Но самым очевидным объяснением неуверенности в себе молодого Алана был его отец. Герберт Гринспен прибыл в Соединенные Штаты, будучи четырехлетним Хаимом Грюнспанном, скромным иностранцем, на борту корабля, который пришвартовался на острове Эллис в августе 1906 года14. С орлиным носом и высокими скулами кинозвезды Джина Келли, он был красив, как и Роуз, но в отличие от ее неизменно солнечного настроения мог быть странным и замкнутым. Возможно, именно он передал сыну привычку концентрироваться на своем внутреннем мире. И факт отсутствия у Алана отца значительно усилил эту тенденцию. После развода Герберт вернулся к своей семье в Бруклин, удалившись всего лишь на 20 миль. Однако нередко, обещая взять Алана на прогулку, он не держал своего слова15. «Алан редко его видел. Но я помню восторг, который он проявлял в тех редких случаях, когда отец навещал его», – вспоминал его двоюродный брат Уэсли16. Тот факт, что отец бросил его, подсказал Алану, что зависимость от любви может приносить боль. Казалось, безопаснее погрузиться в собственные мысли, в контролируемый мир статистики бейсбола и расписаний железнодорожного транспорта17.
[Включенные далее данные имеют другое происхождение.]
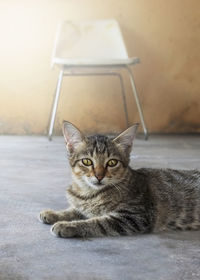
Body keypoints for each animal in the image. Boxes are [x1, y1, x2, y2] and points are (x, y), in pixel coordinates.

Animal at [39, 121, 200, 237]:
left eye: (112, 162)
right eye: (87, 161)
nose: (99, 176)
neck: (89, 193)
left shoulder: (135, 216)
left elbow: (97, 222)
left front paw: (68, 225)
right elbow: (74, 210)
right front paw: (53, 214)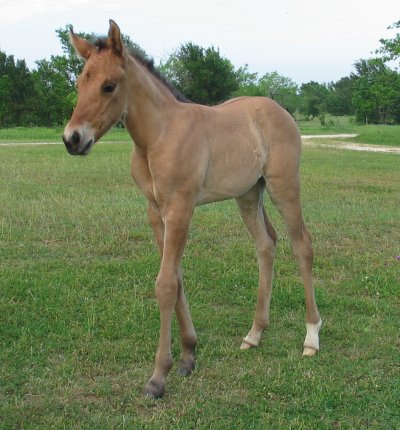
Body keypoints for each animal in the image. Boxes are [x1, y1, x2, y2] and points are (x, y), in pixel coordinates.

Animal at [61, 18, 322, 398]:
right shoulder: (155, 212)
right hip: (248, 194)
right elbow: (178, 277)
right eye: (80, 84)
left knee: (302, 245)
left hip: (283, 187)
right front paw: (188, 356)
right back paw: (254, 334)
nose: (72, 139)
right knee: (266, 245)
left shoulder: (181, 208)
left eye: (109, 86)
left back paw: (312, 336)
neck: (159, 135)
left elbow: (166, 283)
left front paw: (158, 376)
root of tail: (279, 109)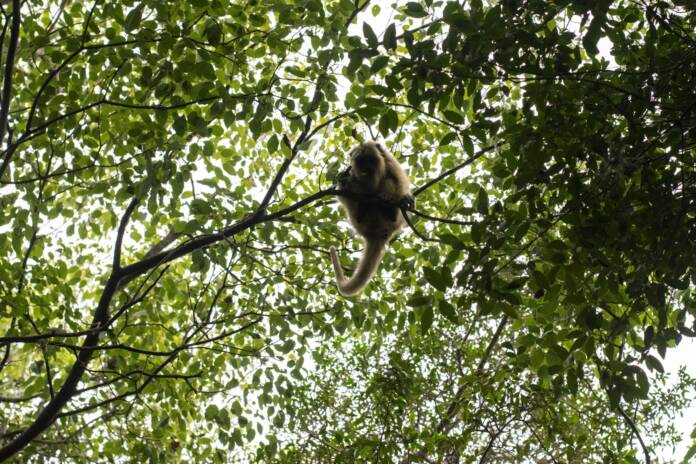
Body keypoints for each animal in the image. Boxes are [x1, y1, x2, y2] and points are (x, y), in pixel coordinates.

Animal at [329, 141, 414, 296]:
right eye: (361, 162)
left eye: (370, 160)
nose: (366, 169)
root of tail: (377, 233)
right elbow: (346, 187)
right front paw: (345, 179)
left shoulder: (390, 162)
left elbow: (399, 181)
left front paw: (405, 198)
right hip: (357, 221)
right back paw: (362, 207)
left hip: (395, 221)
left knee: (389, 181)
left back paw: (389, 208)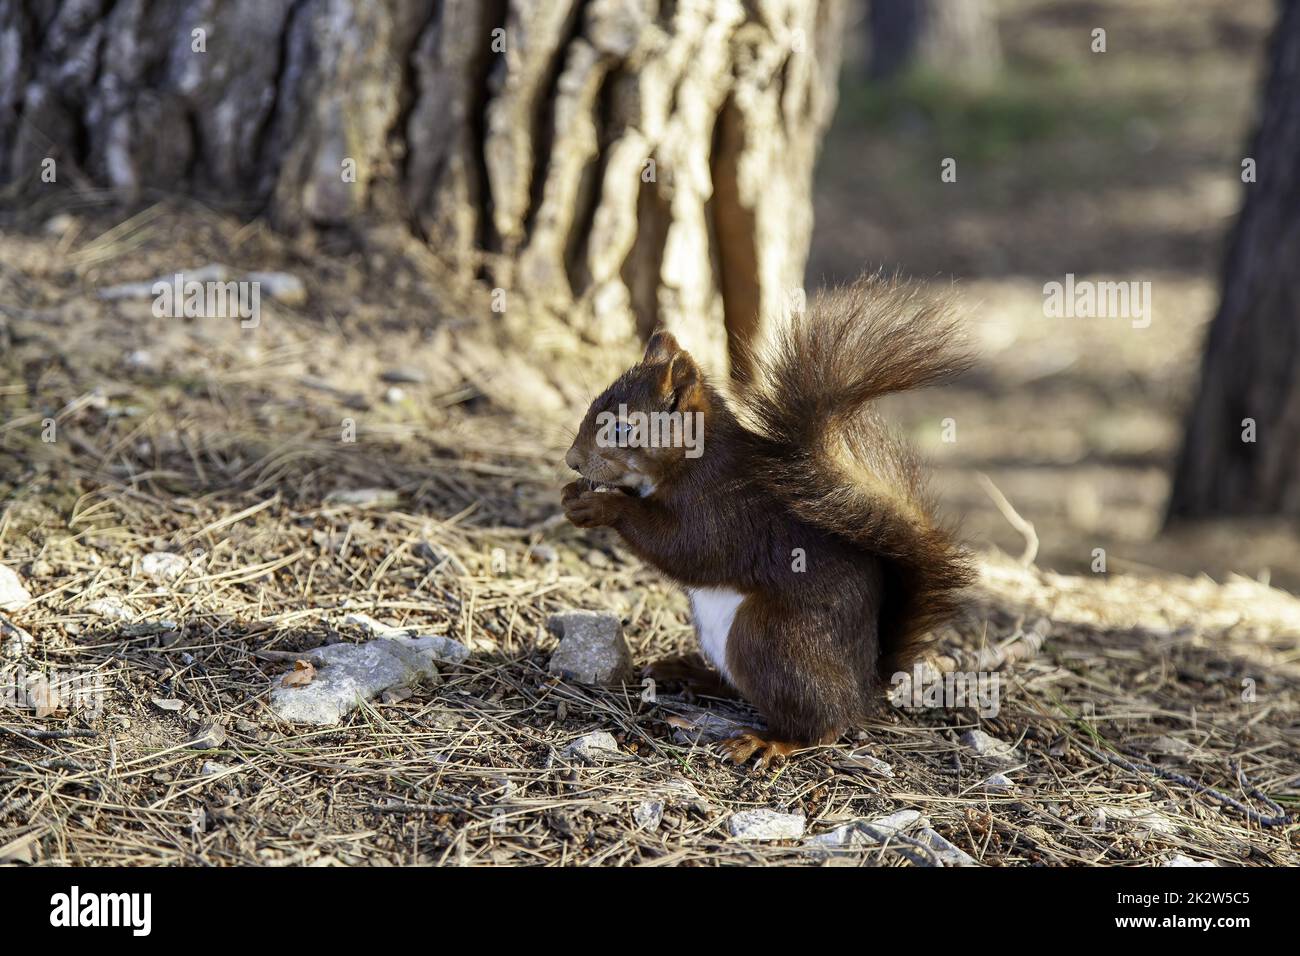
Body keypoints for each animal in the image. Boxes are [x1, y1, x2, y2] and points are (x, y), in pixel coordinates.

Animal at [561, 273, 977, 764]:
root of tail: (863, 688)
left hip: (770, 638)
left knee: (821, 725)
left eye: (623, 428)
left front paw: (601, 507)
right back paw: (690, 673)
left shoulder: (722, 511)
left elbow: (684, 549)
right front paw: (574, 495)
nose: (571, 461)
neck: (693, 460)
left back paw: (767, 741)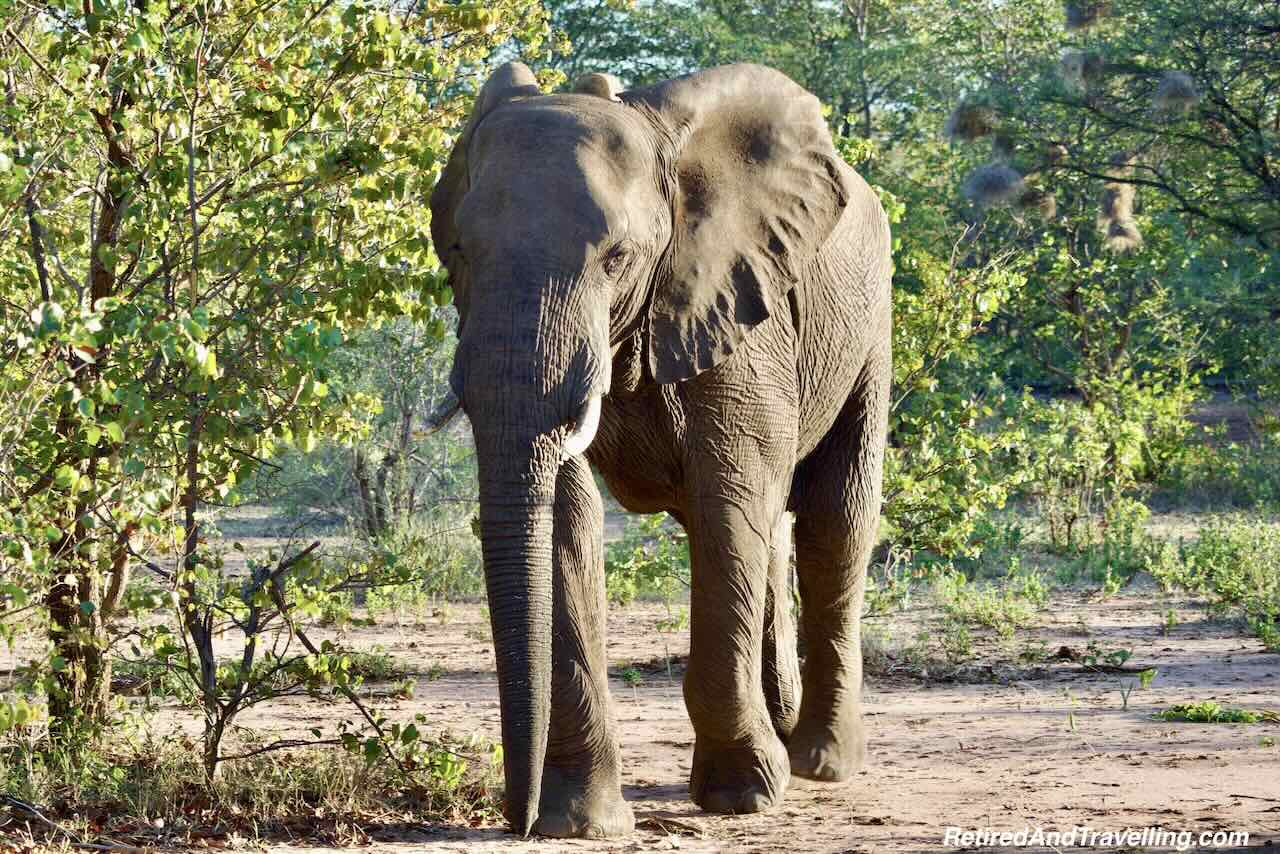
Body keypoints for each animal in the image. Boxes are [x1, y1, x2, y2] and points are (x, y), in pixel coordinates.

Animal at [430, 61, 890, 839]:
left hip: (869, 323)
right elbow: (568, 518)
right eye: (459, 251)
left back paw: (820, 761)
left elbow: (727, 503)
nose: (515, 818)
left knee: (835, 519)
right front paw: (581, 822)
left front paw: (743, 795)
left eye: (618, 257)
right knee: (773, 535)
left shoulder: (734, 305)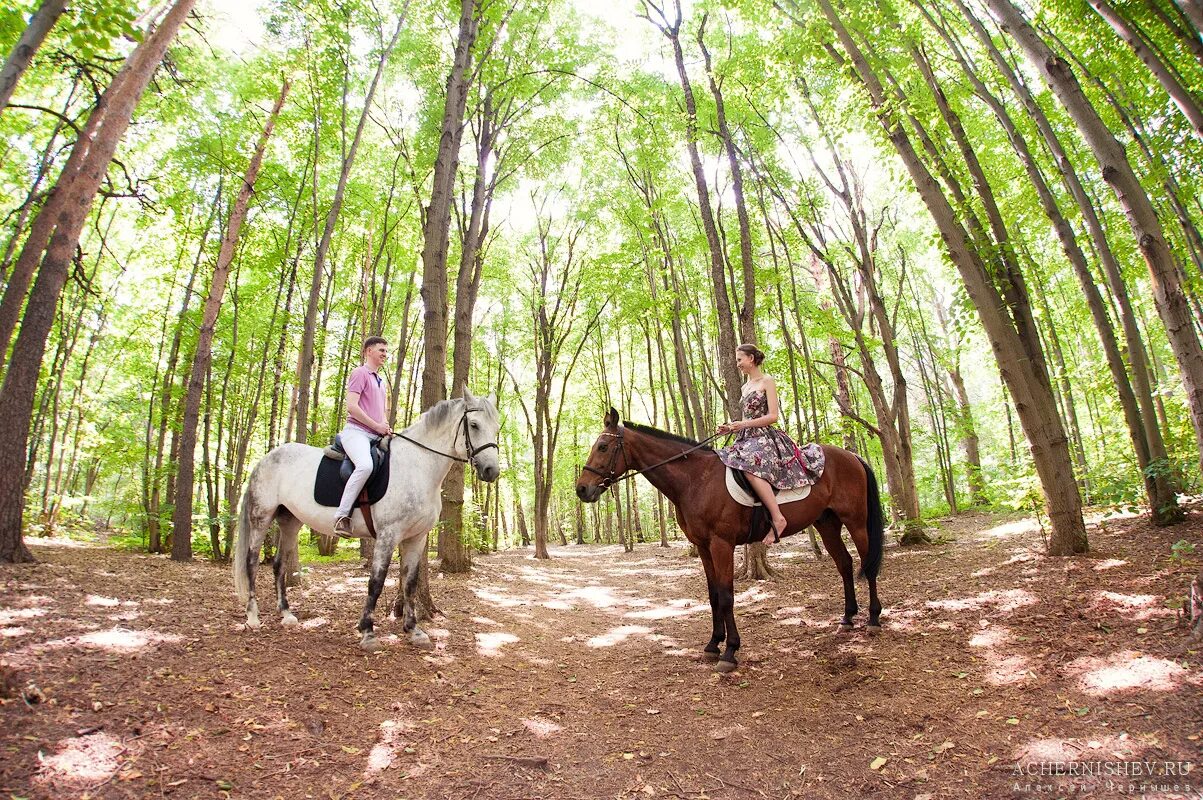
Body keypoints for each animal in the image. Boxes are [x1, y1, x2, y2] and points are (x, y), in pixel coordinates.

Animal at [232, 392, 500, 649]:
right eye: (474, 425)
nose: (491, 471)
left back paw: (286, 614)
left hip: (290, 521)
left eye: (496, 427)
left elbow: (410, 583)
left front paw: (414, 630)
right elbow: (376, 582)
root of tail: (266, 458)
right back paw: (253, 617)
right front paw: (368, 631)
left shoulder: (417, 538)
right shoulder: (387, 536)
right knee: (251, 562)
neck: (417, 466)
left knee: (279, 564)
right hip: (261, 517)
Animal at [572, 409, 885, 668]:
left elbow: (726, 595)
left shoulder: (721, 544)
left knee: (868, 565)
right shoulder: (703, 547)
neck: (695, 479)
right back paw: (848, 618)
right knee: (845, 564)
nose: (582, 489)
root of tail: (852, 456)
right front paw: (713, 644)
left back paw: (873, 618)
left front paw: (730, 651)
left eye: (603, 446)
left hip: (855, 521)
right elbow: (712, 596)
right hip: (827, 524)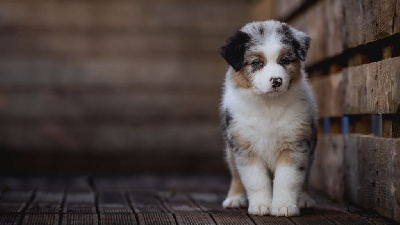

В раннем детстве Алан выражал свою тоску по отцу напрямую. Суровый дед не мог служить заменой – Натан говорил на идиш с запрещающими интонациями и был поглощен миром синагоги, чуждым Алану настолько, что позже он собирался отказаться от бар-мицвы18. Но дядя Алана Ирвин, отец Уэсли, был более открытым для общения с мальчиком19. Иногда Ирвин отправлялся на прогулку, держа Уэсли одной рукой, его младшую сестру – другой, и с Аланом, мечущимся между ними. Довольно скоро Алан протискивался между двоюродным братом и дядей, вынуждая его взять племянника за руку, а Уэсли приходилось следить за собой самому20. Однако по мере того, как Алан становился старше, эти очевидные просьбы о любви становились менее частыми. Гринспен преодолел травму от потери отца, когда погрузился в себя и обнаружил, что лишь проводя время в одиночестве, он чувствует себя комфортно и счастливо21. Даже его школьные друзья отмечали, что Гринспен был необычайно замкнутым. Ирвин Кантор, ближайший приятель Алана в средней школе Эдварда У. Штитта на 164-й улице, проводил время в его квартире, поглощенный игрой, которую они с Аланом сами изобрели – разновидность бейсбола с кубиками22. Годы спустя Ирвин вспоминал Гринспена как странного одиночку – без братьев и сестер, без отца; с матерью, которая пропадала на работе, а также с бабушкой и дедушкой, застрявшими, казалось, в своем старом мире, где детям позволялось говорить, только если к ним обращались23.
5
Средний процент ударов: число ударов, деленное на число выходов на биту. – Прим. перев.
6
Сайдмен – рядовой исполнитель джаз-оркестра, участвующий только в ансамблевых партиях и не играющий импровизированное соло. – Прим. ред.